Q : Quels sont ces vrais problèmes des Libanais ?

R : Le principal problème des Libanais c’est la lutte pour le contrôle de l’État entre les différentes communautés et c’est ce qui paralyse le pays. Mais là où le bas blesse c’est qu’il n’y a pas même pas d’État de droit et de compétences. La promotion et l’emploi ne se font pas par le mérite. Le peuple souffre principalement d’un problème de pouvoir d’achat. Les gens vivent du crédit. Il n’y a plus de logement à prix ou loyers décents. Il n’y a pas d’électricité. La sécurité sociale et les indemnités de retraites sont dérisoires. Il y a des discriminations envers les femmes. Il n’y a pas de création d’emploi et donc pas d’avenir pour les jeunes. La santé et l’éducation ne sont pas pour tous. Il n’y a pas de sécurité, pas d’État, pas de président véritablement chef de l’Exécutif. Pourquoi devrions-nous garder cette classe politique qui ne se préoccupe pas de nos vrais problèmes ? Virons-les ! Le Liban et les Libanais ont besoin d’un État fort et d’un président fort.

Q : Concernant la sécurité, que pensez-vous de ce qui se passe en Syrie et au nord du Liban ?

R : Comme vous le savez, je suis en faveur de la neutralité du Liban.

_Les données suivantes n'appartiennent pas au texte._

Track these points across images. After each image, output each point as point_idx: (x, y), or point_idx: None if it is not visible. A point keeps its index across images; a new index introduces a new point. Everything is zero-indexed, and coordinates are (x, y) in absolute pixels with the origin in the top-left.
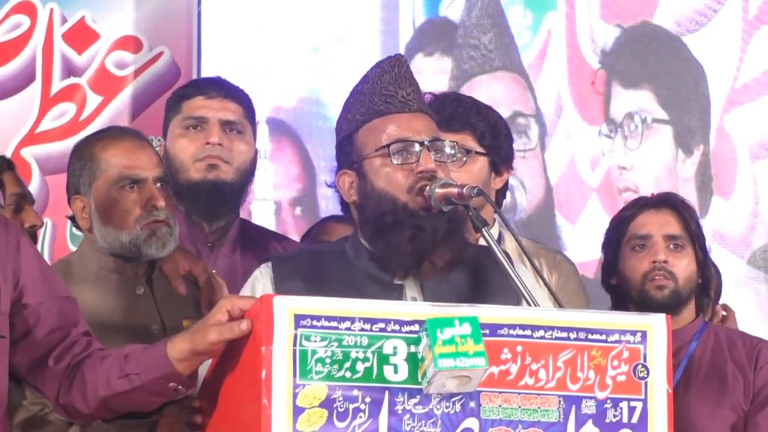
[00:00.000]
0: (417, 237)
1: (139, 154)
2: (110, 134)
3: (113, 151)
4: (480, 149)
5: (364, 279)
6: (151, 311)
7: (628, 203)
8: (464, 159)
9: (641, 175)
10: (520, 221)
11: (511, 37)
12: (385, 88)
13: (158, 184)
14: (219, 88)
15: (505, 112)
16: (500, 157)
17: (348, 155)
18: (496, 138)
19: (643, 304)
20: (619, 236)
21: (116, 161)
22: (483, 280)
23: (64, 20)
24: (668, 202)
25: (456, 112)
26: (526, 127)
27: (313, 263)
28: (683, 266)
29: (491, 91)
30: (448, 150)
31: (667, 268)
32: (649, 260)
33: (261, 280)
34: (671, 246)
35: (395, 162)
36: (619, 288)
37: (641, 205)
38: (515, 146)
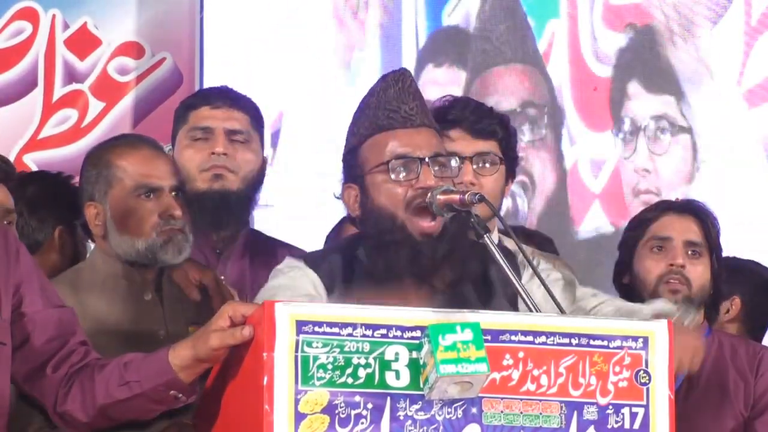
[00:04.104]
0: (416, 260)
1: (156, 163)
2: (126, 142)
3: (130, 160)
4: (501, 157)
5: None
6: (159, 317)
7: (650, 205)
8: (497, 167)
9: (662, 178)
10: (527, 217)
11: (526, 28)
12: (388, 102)
13: (174, 194)
14: (225, 97)
15: (515, 103)
16: (513, 165)
17: (352, 169)
18: (512, 147)
19: None
20: (637, 236)
21: (133, 170)
22: (503, 282)
23: (66, 26)
24: (692, 208)
25: (481, 120)
26: (537, 117)
27: (345, 259)
28: (699, 273)
29: (503, 83)
30: (453, 164)
31: (683, 273)
32: (666, 263)
33: (306, 276)
34: (690, 252)
35: (395, 178)
36: (631, 288)
37: (664, 208)
38: (526, 137)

Je ne vais donc pas prendre position en faveur des uns ou des autres en Syrie. Nous sommes pour la liberté du peuple syrien, pour la sécurité des chrétiens syriens dans le cadre de l’État et non de la dhimmitude (protection des chrétiens par les musulmans) et pour l’égalité entre tous les citoyens indépendamment de leur religion. Cela n’est pas possible dans le cadre d’une dictature qu’elle soit baathiste ou islamiste. Je veux la suppression du traité de fraternité avec la Syrie qui est opposé à la souveraineté du Liban et à sa neutralité. La Syrie est le voisin du Liban. Je veux des relations équilibrées entre les États libanais et syrien, souverains et égaux. Je ne veux pas que le Liban porte atteinte à la sécurité intérieure de la Syrie et je ne veux pas non plus de l’exportation du conflit inter-syrien au Liban. Je suis avec l’Armée libanaise. Son principal problème n’est pas son incapacité à défendre le Liban et à protéger les Libanais mais l’absence de leadership et de décision ferme, courage et forte de la part du pouvoir politique civil qui jusqu’à maintenant n’a pas entrepris de rééquiper et moderniser l’Armée. Le Front de la liberté refuse l’implantation palestinienne et demande l’application de la résolution 1559 des Nations Unies prévoyant le désarmement au Liban de toutes les milices non-libanaises. D’autre part, le Front de la liberté appelle l’Autorité nationale palestinienne à délivrer des passeports palestiniens aux réfugiés présents au Liban. Les armes et les combattants du Hezbollah doivent intégrés une garde nationale regroupant des Libanais de toutes les régions et de toutes confessions. D’autre part, le Front de la liberté prône en effet la mise en place d’une garde nationale pour défendre le Liban dans un cadre légal c’est-à-dire sous l’autorité exclusive du chef de l’État et des forces armées.

Q : Un dernier mot ?

R : Oui, je veux dire aux jeunes que leur avenir n’est pas l’émigration et que nous pouvons changer les choses. L’engagement politique est le moyen pour y arriver. Un engagement réfléchi et muri et non clanique ou féodal. L’engagement utile n’est pas avec ceux qui nous ont dirigés ou qui nous dirigent. Les nouveaux députés ne sont pas à la hauteur des aspirations de la jeunesse libanaise car leurs beaux discours cachent uniquement des visées électorales et des ambitions personnelles. Je veux rassembler les jeunes, faire réellement entendre leurs voix et les faire accéder aux postes de responsabilités politiques par leur mérite et leur engagement et non en raison de leur nom ou de la fortune de leurs parents.